## The input:
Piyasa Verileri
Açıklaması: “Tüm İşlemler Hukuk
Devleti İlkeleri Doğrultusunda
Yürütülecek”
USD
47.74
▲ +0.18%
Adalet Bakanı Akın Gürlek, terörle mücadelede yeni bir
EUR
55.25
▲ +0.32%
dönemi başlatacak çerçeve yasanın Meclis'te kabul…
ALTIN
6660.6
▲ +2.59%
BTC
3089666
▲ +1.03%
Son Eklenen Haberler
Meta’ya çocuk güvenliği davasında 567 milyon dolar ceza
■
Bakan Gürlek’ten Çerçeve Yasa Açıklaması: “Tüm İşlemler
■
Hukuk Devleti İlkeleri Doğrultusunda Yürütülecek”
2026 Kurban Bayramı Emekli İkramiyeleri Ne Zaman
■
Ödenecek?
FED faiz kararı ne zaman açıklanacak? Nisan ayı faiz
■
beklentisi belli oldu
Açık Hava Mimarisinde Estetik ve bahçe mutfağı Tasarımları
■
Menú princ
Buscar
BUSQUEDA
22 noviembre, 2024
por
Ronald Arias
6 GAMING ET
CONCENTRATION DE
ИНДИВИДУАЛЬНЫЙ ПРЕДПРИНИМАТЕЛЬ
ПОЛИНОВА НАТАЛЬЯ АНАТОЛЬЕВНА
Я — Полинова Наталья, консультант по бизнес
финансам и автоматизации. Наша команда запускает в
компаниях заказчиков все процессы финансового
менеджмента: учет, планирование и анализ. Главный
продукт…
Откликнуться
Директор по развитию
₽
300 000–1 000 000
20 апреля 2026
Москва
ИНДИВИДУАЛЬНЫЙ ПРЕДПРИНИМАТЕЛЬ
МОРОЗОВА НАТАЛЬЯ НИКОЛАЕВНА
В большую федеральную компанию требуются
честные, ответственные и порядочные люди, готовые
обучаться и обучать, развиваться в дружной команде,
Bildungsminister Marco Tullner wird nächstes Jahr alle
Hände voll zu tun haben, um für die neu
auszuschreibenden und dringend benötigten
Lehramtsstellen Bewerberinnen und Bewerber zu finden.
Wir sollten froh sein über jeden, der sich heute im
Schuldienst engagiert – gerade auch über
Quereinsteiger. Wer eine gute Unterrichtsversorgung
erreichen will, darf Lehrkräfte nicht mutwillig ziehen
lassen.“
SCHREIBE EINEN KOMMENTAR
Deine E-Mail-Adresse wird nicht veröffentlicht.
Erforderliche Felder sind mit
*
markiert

## What you have to do:
Using only the data above, copy out the lines that include the word "Devleti".

## Response area:
Devleti İlkeleri Doğrultusunda
Hukuk Devleti İlkeleri Doğrultusunda Yürütülecek”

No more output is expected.